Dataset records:
□ □ □ □
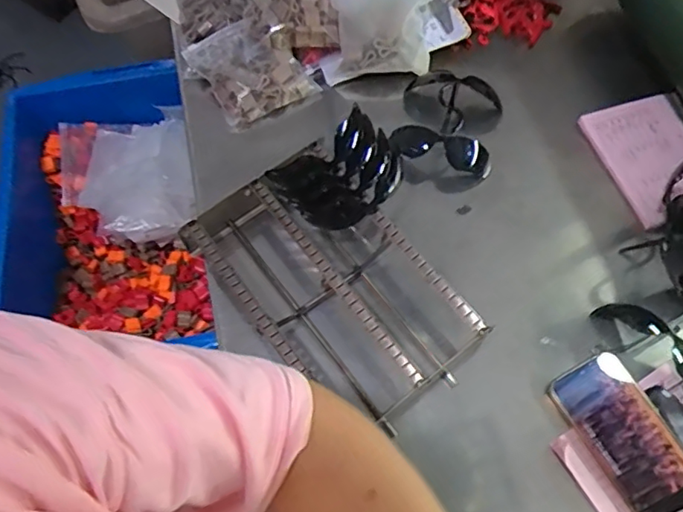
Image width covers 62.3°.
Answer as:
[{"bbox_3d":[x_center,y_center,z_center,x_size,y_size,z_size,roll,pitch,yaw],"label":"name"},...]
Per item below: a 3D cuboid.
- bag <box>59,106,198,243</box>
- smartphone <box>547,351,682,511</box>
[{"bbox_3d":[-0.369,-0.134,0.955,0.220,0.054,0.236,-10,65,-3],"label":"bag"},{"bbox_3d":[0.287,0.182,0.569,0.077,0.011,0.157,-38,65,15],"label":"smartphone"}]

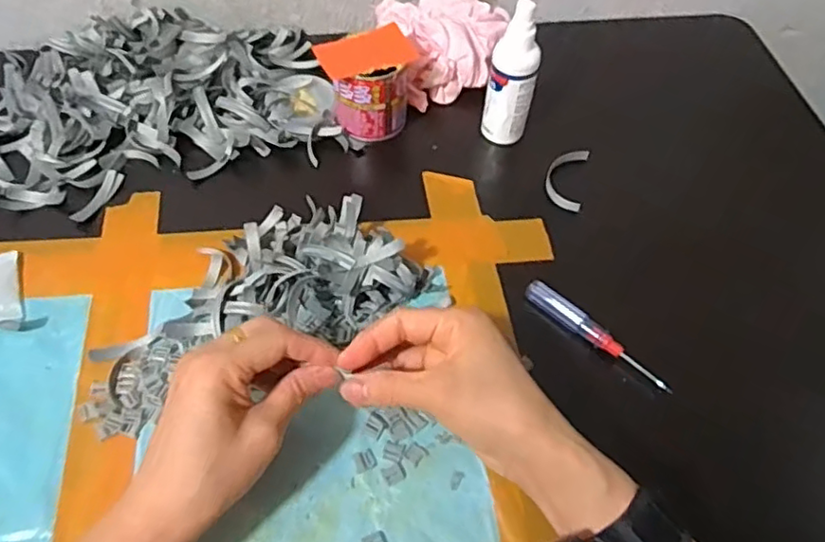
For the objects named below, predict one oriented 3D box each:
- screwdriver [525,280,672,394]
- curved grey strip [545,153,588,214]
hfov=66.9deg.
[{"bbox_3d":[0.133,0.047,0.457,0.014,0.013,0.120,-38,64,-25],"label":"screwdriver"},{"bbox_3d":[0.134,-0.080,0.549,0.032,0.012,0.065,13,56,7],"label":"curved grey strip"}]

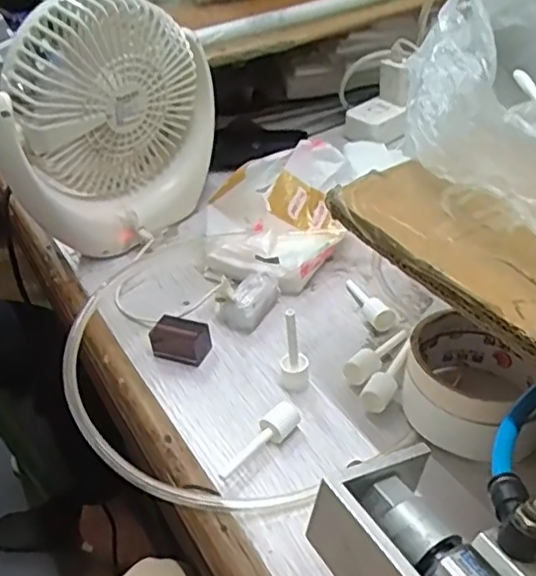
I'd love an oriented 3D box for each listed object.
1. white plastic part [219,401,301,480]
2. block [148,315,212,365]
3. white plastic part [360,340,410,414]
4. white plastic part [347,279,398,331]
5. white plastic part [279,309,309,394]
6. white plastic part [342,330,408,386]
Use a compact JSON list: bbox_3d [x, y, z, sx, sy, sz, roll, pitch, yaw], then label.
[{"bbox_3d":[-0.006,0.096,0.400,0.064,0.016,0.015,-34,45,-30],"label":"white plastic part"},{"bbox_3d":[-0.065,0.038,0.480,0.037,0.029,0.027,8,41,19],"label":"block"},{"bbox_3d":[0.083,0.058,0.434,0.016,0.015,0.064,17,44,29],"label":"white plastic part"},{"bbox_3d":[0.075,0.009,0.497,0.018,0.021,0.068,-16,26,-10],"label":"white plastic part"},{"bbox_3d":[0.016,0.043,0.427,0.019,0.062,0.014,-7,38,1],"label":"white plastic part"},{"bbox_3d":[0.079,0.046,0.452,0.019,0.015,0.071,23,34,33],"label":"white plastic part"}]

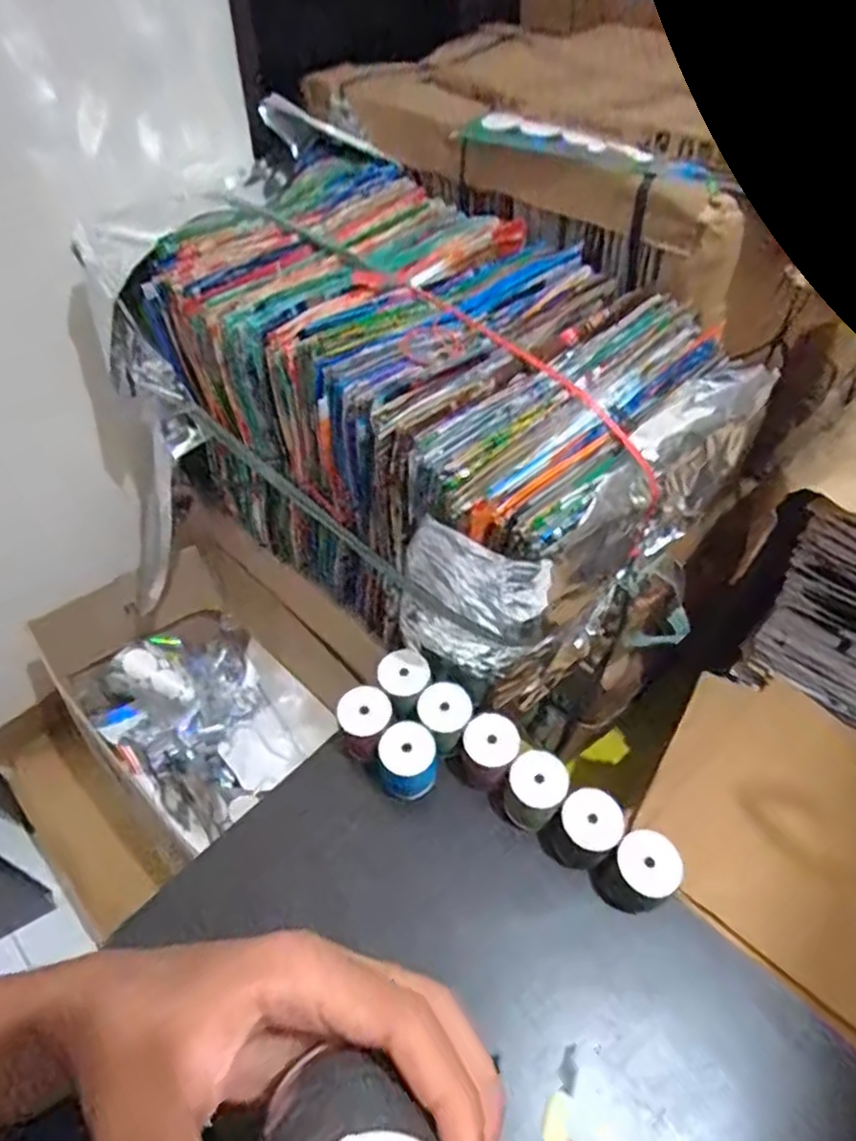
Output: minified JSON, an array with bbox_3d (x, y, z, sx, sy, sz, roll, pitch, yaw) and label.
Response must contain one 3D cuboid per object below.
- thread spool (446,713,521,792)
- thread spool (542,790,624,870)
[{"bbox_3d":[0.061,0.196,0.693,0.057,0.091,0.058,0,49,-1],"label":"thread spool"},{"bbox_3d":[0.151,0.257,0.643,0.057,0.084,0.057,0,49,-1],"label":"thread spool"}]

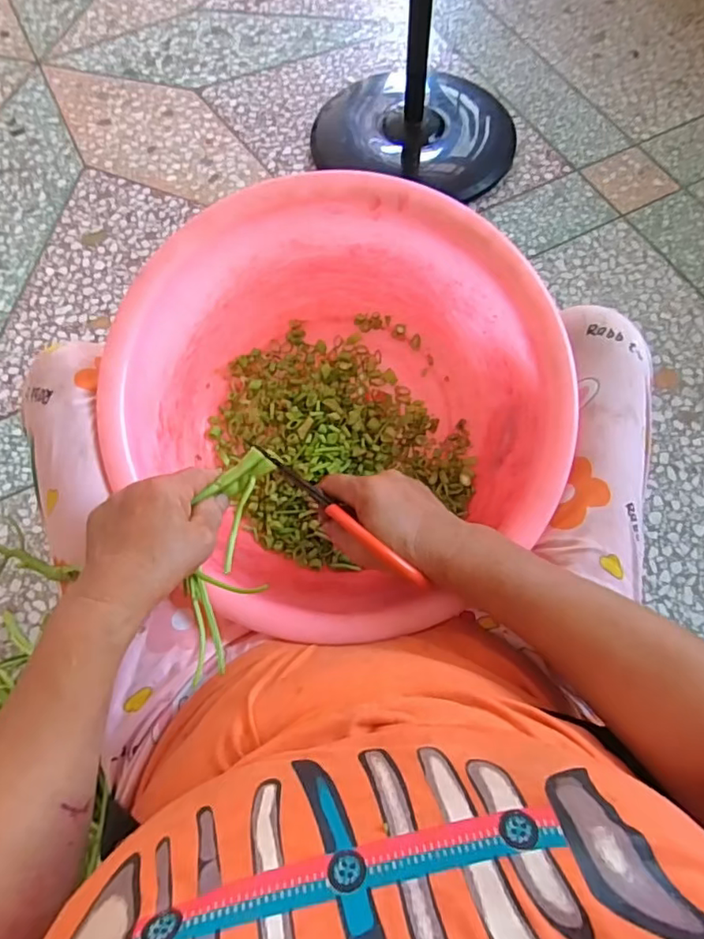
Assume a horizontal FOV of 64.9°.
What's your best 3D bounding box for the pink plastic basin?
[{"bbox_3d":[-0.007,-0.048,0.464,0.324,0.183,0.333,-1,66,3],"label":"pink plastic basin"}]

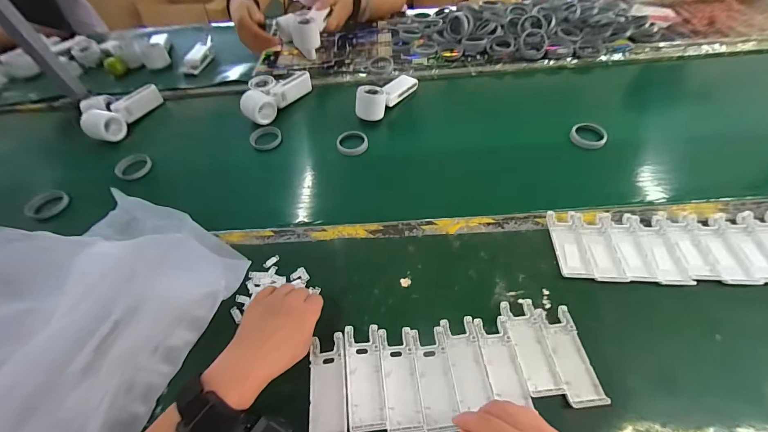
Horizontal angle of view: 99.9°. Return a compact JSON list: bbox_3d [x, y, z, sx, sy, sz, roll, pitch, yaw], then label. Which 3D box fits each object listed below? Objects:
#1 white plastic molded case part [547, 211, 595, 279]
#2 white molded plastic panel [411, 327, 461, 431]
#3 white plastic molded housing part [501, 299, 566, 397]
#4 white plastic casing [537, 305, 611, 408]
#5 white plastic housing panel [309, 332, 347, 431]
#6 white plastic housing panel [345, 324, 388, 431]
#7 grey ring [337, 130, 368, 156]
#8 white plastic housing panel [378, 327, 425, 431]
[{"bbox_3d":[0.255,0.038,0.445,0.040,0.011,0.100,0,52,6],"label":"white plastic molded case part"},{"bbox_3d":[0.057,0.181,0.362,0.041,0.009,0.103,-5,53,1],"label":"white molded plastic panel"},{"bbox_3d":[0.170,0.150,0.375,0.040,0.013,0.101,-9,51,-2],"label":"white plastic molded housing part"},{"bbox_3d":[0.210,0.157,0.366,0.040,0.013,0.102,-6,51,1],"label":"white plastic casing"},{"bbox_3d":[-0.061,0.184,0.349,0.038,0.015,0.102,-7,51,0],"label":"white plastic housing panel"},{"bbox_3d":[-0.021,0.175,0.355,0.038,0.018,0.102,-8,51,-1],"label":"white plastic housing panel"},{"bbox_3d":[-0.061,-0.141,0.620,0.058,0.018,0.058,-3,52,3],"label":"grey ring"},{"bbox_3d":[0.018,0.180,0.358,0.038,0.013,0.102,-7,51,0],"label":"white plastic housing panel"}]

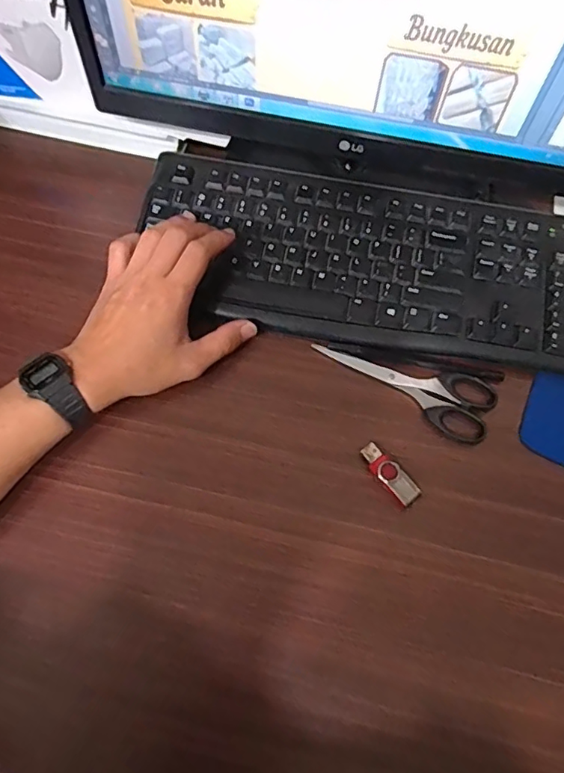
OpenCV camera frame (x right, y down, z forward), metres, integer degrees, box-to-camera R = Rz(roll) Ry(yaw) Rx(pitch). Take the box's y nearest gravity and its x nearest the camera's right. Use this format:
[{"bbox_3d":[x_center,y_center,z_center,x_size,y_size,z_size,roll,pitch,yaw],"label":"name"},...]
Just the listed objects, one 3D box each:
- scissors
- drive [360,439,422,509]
□ □ □ □
== Task prompt ==
Please output each line above exactly and omit all images.

== Problem solution ==
Image width covers 62.3°.
Answer as:
[{"bbox_3d":[x_center,y_center,z_center,x_size,y_size,z_size,roll,pitch,yaw],"label":"name"},...]
Per item below: a 3D cuboid.
- bag <box>59,106,198,243</box>
- smartphone <box>547,351,682,511</box>
[{"bbox_3d":[-0.369,-0.134,0.955,0.220,0.054,0.236,-10,65,-3],"label":"bag"},{"bbox_3d":[0.287,0.182,0.569,0.077,0.011,0.157,-38,65,15],"label":"smartphone"}]

For the objects named below, predict one oriented 3D box each:
- screwdriver [525,280,672,394]
- curved grey strip [545,153,588,214]
hfov=66.9deg.
[{"bbox_3d":[0.133,0.047,0.457,0.014,0.013,0.120,-38,64,-25],"label":"screwdriver"},{"bbox_3d":[0.134,-0.080,0.549,0.032,0.012,0.065,13,56,7],"label":"curved grey strip"}]

I'd love an oriented 3D box for each listed object.
1. white plastic part [219,401,301,480]
2. block [148,315,212,365]
3. white plastic part [360,340,410,414]
4. white plastic part [347,279,398,331]
5. white plastic part [279,309,309,394]
6. white plastic part [342,330,408,386]
Use a compact JSON list: bbox_3d [x, y, z, sx, sy, sz, roll, pitch, yaw], then label.
[{"bbox_3d":[-0.006,0.096,0.400,0.064,0.016,0.015,-34,45,-30],"label":"white plastic part"},{"bbox_3d":[-0.065,0.038,0.480,0.037,0.029,0.027,8,41,19],"label":"block"},{"bbox_3d":[0.083,0.058,0.434,0.016,0.015,0.064,17,44,29],"label":"white plastic part"},{"bbox_3d":[0.075,0.009,0.497,0.018,0.021,0.068,-16,26,-10],"label":"white plastic part"},{"bbox_3d":[0.016,0.043,0.427,0.019,0.062,0.014,-7,38,1],"label":"white plastic part"},{"bbox_3d":[0.079,0.046,0.452,0.019,0.015,0.071,23,34,33],"label":"white plastic part"}]

Output: minified JSON, an array with bbox_3d (x, y, z, sx, sy, sz, roll, pitch, yaw) and label.
Response must contain one 3D cuboid per object below.
- thread spool (446,713,521,792)
- thread spool (542,790,624,870)
[{"bbox_3d":[0.061,0.196,0.693,0.057,0.091,0.058,0,49,-1],"label":"thread spool"},{"bbox_3d":[0.151,0.257,0.643,0.057,0.084,0.057,0,49,-1],"label":"thread spool"}]

Assume a horizontal FOV of 64.9°.
What's your best 3D bounding box for the pink plastic basin?
[{"bbox_3d":[-0.007,-0.048,0.464,0.324,0.183,0.333,-1,66,3],"label":"pink plastic basin"}]

Horizontal angle of view: 99.9°. Return a compact JSON list: bbox_3d [x, y, z, sx, sy, sz, roll, pitch, yaw], then label. Which 3D box fits each object listed below? Objects:
#1 white plastic molded case part [547, 211, 595, 279]
#2 white molded plastic panel [411, 327, 461, 431]
#3 white plastic molded housing part [501, 299, 566, 397]
#4 white plastic casing [537, 305, 611, 408]
#5 white plastic housing panel [309, 332, 347, 431]
#6 white plastic housing panel [345, 324, 388, 431]
#7 grey ring [337, 130, 368, 156]
#8 white plastic housing panel [378, 327, 425, 431]
[{"bbox_3d":[0.255,0.038,0.445,0.040,0.011,0.100,0,52,6],"label":"white plastic molded case part"},{"bbox_3d":[0.057,0.181,0.362,0.041,0.009,0.103,-5,53,1],"label":"white molded plastic panel"},{"bbox_3d":[0.170,0.150,0.375,0.040,0.013,0.101,-9,51,-2],"label":"white plastic molded housing part"},{"bbox_3d":[0.210,0.157,0.366,0.040,0.013,0.102,-6,51,1],"label":"white plastic casing"},{"bbox_3d":[-0.061,0.184,0.349,0.038,0.015,0.102,-7,51,0],"label":"white plastic housing panel"},{"bbox_3d":[-0.021,0.175,0.355,0.038,0.018,0.102,-8,51,-1],"label":"white plastic housing panel"},{"bbox_3d":[-0.061,-0.141,0.620,0.058,0.018,0.058,-3,52,3],"label":"grey ring"},{"bbox_3d":[0.018,0.180,0.358,0.038,0.013,0.102,-7,51,0],"label":"white plastic housing panel"}]

OpenCV camera frame (x right, y down, z forward), metres, integer degrees, box-to-camera R = Rz(roll) Ry(yaw) Rx(pitch). Take the box's y nearest gravity and its x nearest the camera's right. Use this format:
[{"bbox_3d":[x_center,y_center,z_center,x_size,y_size,z_size,roll,pitch,yaw],"label":"name"},...]
Just the listed objects, one 3D box each:
- scissors
- drive [360,439,422,509]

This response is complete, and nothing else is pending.